Josse De Pauw aime le jazz. Il confesse une passion pour le jazz. Pour lui, le jazz c’est la vie. Après l’avoir vu à l’oeuvre, on pourrait même l’imaginer s’exclamer, comme Archie Shepp, “Je suis jazz” ! En effet, d’un spectacle à l’autre, De Pauw doit sans aucun doute improviser, jouer ainsi avec les énergies lancées par la basse électrique de Nicolas Thys qui l’accompagne pour la partie chantée du spectacle, un chant qui déchire, prend aux tripes. Avec les suites harmoniques, respectueuses de l’univers de Thelonious Monk, et jouées avec brio et humilité par Kris Defoort, De Pauw entre en dialogue, défie du regard ou caresse la carcasse du quart-queue d’où résonne la note bleue. Il improvise aussi, à coup sûr, dans la manière dont les parties de son corps répondent aux frappes infligées sur les peaux et les cymbales par un Lander Gyselinck en communion avec le texte.
Faut-il le préciser, le choix de la musique de Thelonious Mont ne relève pas du hasard. La musique de Monk n’atteint-elle pas justement le sommet dans la rencontre entre légèretés mélodiques, minimaliste, et une approche harmonique dont on ne cesse de découvrir la complexité, la richesse et même le mystère ! De plus, quel amateur de jazz n’a pas assisté, en images, à cette attitude étrange de Monk qui en concert se lève, s’écarte légèrement du piano, pour un pas de danse, en tournant sur lui-même, comme à la recherche de connections avec d’autres dimensions ? Tout au long du spectacle, Josse De Pauw prononce la phrase, “danse un petit coup”, comme un leitmotiv, qui ponctue sa vie, ses vies.
Cependant, Josse De Pauw sait-il qu’un rhum populaire, au parfum dominant de vanille, fabriqué en Inde, parfois même proposé dans des bouteilles avec la silhouette d’un vieux moine, porte aussi le nom de Old Monk.
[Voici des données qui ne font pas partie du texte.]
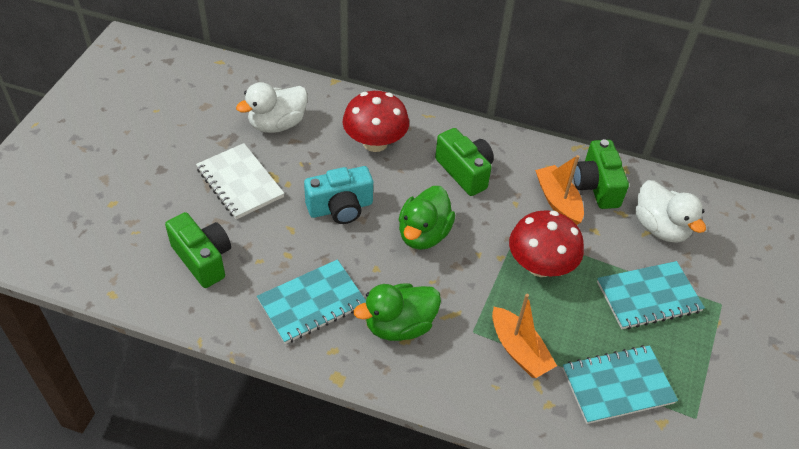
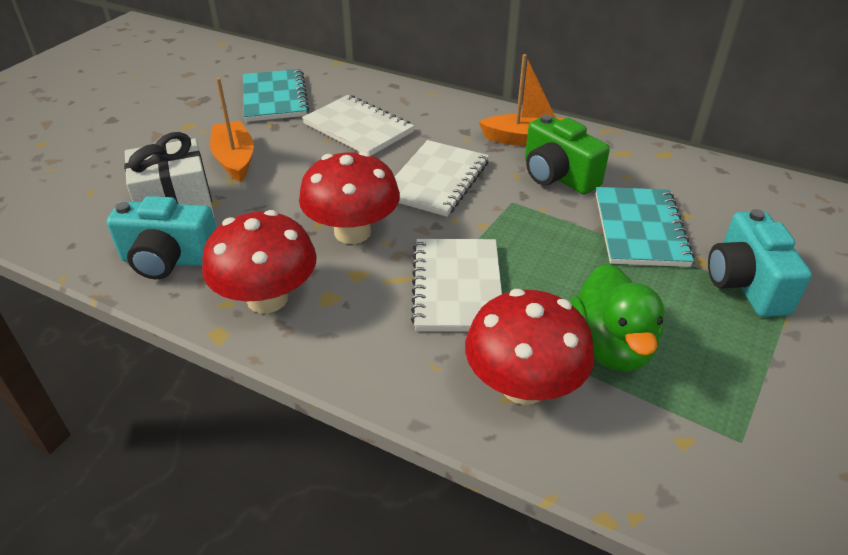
green camera: [165,212,231,288] [435,128,494,196] [573,139,629,209] = 3 -> [525,114,610,194] = 1
green duck: [354,283,441,341] [399,186,455,250] = 2 -> [570,264,665,371] = 1
red mushroom: [343,91,409,152] [509,210,584,277] = 2 -> [202,210,317,313] [299,151,400,244] [465,289,595,405] = 3
turquoise camera: [304,166,373,224] = 1 -> [107,196,216,279] [708,209,812,317] = 2
turquoise notebook: [257,259,366,344] [562,345,678,424] [597,261,705,329] = 3 -> [243,69,309,122] [596,187,695,267] = 2
white duck: [236,82,308,133] [635,180,706,243] = 2 -> none = 0
white gift: none = 0 -> [124,132,214,217] = 1
white notebook: [196,143,284,220] = 1 -> [302,95,414,156] [395,140,489,217] [411,239,502,331] = 3

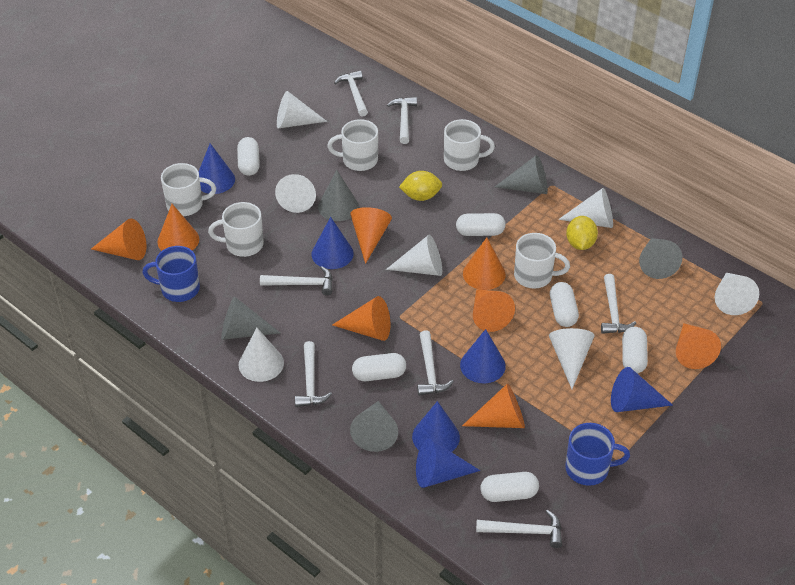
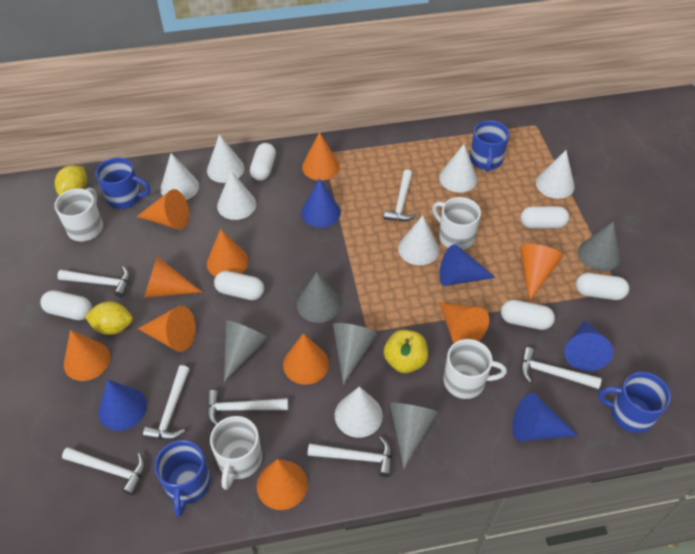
blue cone: [199,143,235,194] [312,217,354,269] [412,401,460,452] [416,439,480,488] [460,329,506,383] [611,367,673,412] = 6 -> [98,380,147,431] [301,178,341,228] [439,244,496,286] [512,393,578,441] [564,320,613,371] = 5
blue mug: [143,246,200,302] [565,423,630,486] = 2 -> [96,157,150,209] [155,440,211,517] [470,120,510,172] [598,372,671,433] = 4
orange cone: [91,219,146,260] [157,204,199,251] [332,296,390,341] [350,207,392,264] [462,383,525,428] [463,237,505,290] [473,289,515,332] [676,323,721,369] = 8 -> [64,330,110,381] [136,189,189,230] [138,306,196,352] [144,256,203,298] [207,229,248,277] [257,459,308,510] [283,333,329,385] [302,132,340,181] [439,302,489,343] [520,244,563,302] = 10
white mug: [161,163,216,216] [208,202,264,257] [327,119,378,171] [444,119,495,171] [514,233,570,289] = 5 -> [54,188,103,241] [210,416,262,490] [432,197,481,250] [443,339,507,399] = 4
yellow apple: none = 0 -> [384,330,428,373] = 1

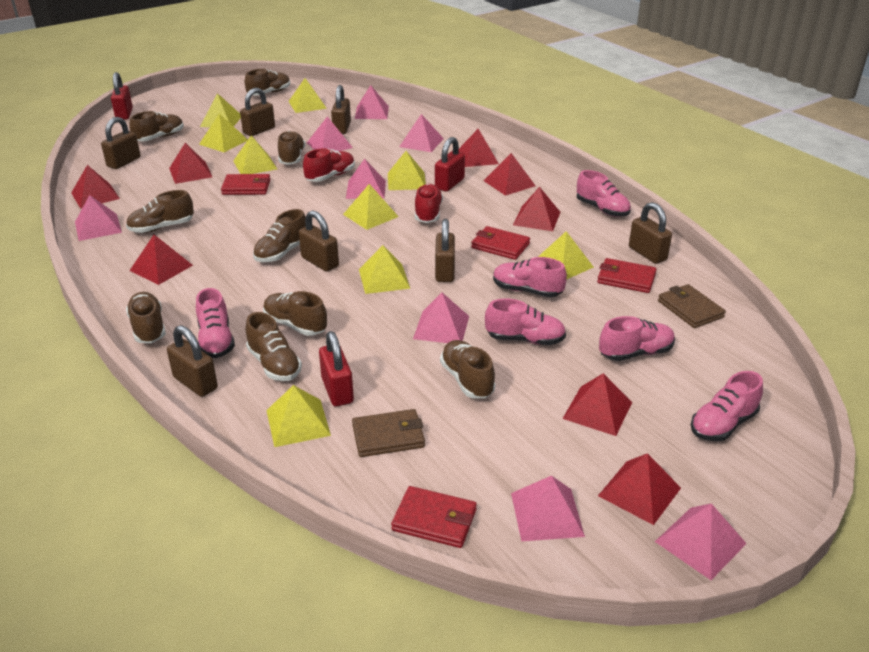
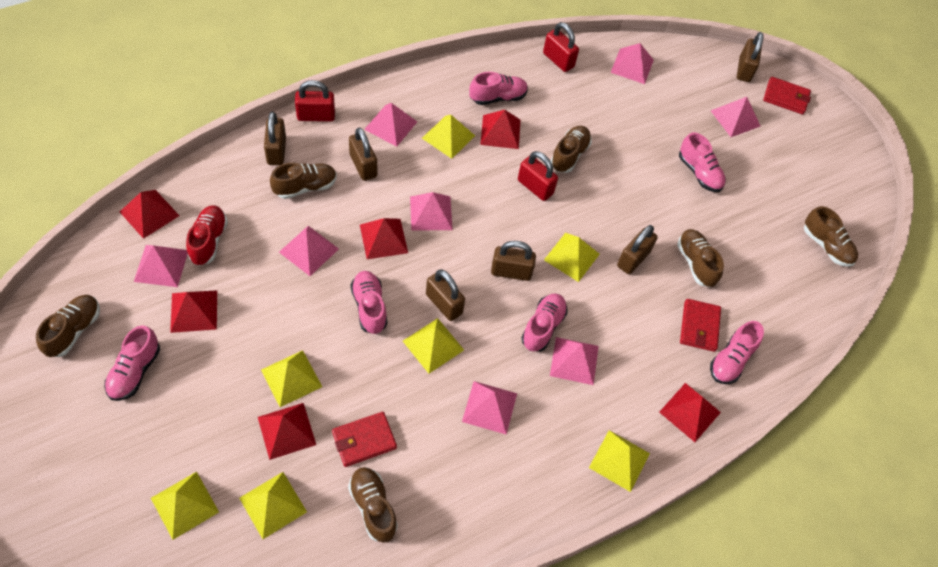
brown padlock: [101,117,141,169] [167,325,218,397] [240,88,275,136] [299,210,339,272] [331,85,351,134] [435,219,455,282] [629,202,672,264] = 7 -> [264,112,286,165] [349,127,377,181] [426,270,465,321] [491,241,536,281] [617,225,658,274] [737,32,764,82] = 6
brown shoe: [126,190,194,233] [126,292,166,343] [129,111,184,141] [245,69,290,96] [245,312,302,381] [253,209,306,262] [263,291,327,336] [278,131,305,165] [440,340,495,398] = 9 -> [36,295,100,357] [270,163,337,199] [348,467,398,543] [551,126,592,173] [677,229,724,287] [804,206,858,267] = 6
brown wallet: [352,409,425,457] [658,284,726,328] = 2 -> none = 0
red pyramid: [71,165,120,209] [129,235,193,285] [169,143,212,184] [459,129,499,167] [484,153,535,196] [513,187,561,231] [563,373,632,436] [598,453,681,525] = 8 -> [120,190,179,239] [170,290,217,333] [258,403,316,460] [360,218,408,259] [480,110,521,149] [659,383,721,442] = 6
red shoe: [303,148,355,182] [415,184,443,223] = 2 -> [186,205,228,266] = 1
red wallet: [221,174,270,195] [391,486,477,548] [471,226,530,260] [597,258,657,293] = 4 -> [332,412,397,467] [680,299,721,352] [763,77,811,114] = 3
yellow pyramid: [199,113,248,152] [200,93,241,128] [233,135,277,174] [266,385,331,447] [289,78,327,113] [343,184,399,230] [359,245,410,294] [388,151,426,190] [538,231,594,279] = 9 -> [151,472,219,540] [239,472,307,539] [261,350,322,407] [403,318,464,374] [422,115,475,159] [544,233,600,282] [589,430,650,492] = 7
Car, la gestuelle, la chorégraphie que De Pauw impose à son corps, se situe à mi-chemin entre la posture du boxeur avant de monter sur le ring, et celle d’un homme occidental, bourgeois et d’âge mûr, au cours d’une nuit fort alcoolisée qui le plonge dans les méandres de ses nœuds existentiels. Le spectacle est puissant quand De Pauw arpente le plateau, danse, chante, mais perd un peu de son intensité une fois De Pauw assis, interprétant son texte avec une voix portée par l’air expiré, contrainte, comme oppressée. Ou faut-il y voir une symbolique ? Assis, le vieux moine raconte une vie subie, assumée avec difficultés, et quand il se lève, c’est un homme debout qui affronte le destin, interpelle, crie, avant de danser un petit coup, au soir de sa vie, autour de minuit.